Responding to an article in yesterday’s The Borneo Post entitled ‘Villager appeals for help to build wooden walkway’, Tellian assemblyman Yussibnosh Balo explained that all

promises made to Gerita, 46, came to naught because an affected land owner refused to give `right of way’.

He said there was an allocation to build the walkway in 2014, but work could not start until now because the project had to past through a private land, and the land owner would not budge.

“This year we managed to get an allocation and an alternative ‘right of way’, but it is quite a distance away.  We will construct the walkway once we completed a project not far from Gerita’s house,” Yussibnosh assured The Borneo Post yesterday.

Meanwhile, Mukah District officer Shafrie Saili, when contacted, said a meeting would be held tomorrow to discuss Gerita’s problem.

Expected to be at the gathering are Shafrie himself, Gerita’s family, the village security and development committee (JKKK) members, and penghulu of the area.

“We want to meet all relevant parties and settle this issue once and for all. We hope that after the meeting, we will able to build a walkway for Gerita’s family,” said Shafrie.

Gerita had appealed to the government to help resolve the plight of her family for a

long time. She said every time it rained or when there was a high tide, her family had to brave flood waters.
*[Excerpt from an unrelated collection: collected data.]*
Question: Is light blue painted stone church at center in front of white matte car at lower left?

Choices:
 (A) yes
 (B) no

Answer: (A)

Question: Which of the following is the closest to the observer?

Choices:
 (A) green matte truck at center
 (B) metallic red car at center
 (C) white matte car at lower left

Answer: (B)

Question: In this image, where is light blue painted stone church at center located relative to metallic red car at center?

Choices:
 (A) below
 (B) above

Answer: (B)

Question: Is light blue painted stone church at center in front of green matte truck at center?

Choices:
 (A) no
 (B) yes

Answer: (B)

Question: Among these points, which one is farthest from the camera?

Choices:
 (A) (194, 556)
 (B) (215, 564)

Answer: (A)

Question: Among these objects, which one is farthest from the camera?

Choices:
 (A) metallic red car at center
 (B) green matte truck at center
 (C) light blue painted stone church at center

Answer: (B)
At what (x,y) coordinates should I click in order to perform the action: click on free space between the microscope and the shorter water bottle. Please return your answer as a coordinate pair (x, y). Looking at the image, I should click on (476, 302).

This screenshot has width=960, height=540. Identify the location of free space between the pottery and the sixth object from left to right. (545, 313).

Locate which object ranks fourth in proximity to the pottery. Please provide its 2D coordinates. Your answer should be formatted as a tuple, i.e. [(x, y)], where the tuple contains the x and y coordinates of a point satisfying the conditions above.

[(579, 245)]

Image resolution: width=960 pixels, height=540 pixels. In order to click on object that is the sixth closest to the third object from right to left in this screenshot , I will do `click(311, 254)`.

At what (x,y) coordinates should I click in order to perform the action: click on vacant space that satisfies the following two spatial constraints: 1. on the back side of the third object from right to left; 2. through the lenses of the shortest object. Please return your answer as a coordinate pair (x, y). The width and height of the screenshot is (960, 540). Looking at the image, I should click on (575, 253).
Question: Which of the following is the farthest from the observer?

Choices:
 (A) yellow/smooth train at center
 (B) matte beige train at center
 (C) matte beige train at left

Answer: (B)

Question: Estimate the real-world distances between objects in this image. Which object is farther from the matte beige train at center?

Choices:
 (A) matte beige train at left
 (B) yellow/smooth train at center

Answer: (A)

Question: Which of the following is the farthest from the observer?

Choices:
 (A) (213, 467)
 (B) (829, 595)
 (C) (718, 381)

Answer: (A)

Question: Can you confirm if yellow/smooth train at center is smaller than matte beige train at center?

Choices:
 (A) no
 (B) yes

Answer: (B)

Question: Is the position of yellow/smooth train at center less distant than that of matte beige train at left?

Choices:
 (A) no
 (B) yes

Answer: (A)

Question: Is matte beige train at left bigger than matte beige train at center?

“There have been times where my children had to walk in the flood waters from the village to Mukah, where they work,” said Gerita.

She added that she had lived in that house for about 20 years and always wondered why other houses in the village had walkways, but not hers.

Her family, she claimed, had sent many requests to the village chief and district office for a solution and each time the reply was the same: the walkway would be built—soon.

During election time, said Gerita’s brother Ben, the campaigners would also make similar promises.

He said his mother, Retani Sebal, had also appealed to the government, but all her appeals fell on deaf ears. If the walkway is built soon, she would not be there to rejoice, because she passed away two years ago.

With the landas season just around the corner, Ben is keeping his fingers crossed that Gerita and her family would not have to wade through flood waters all over again.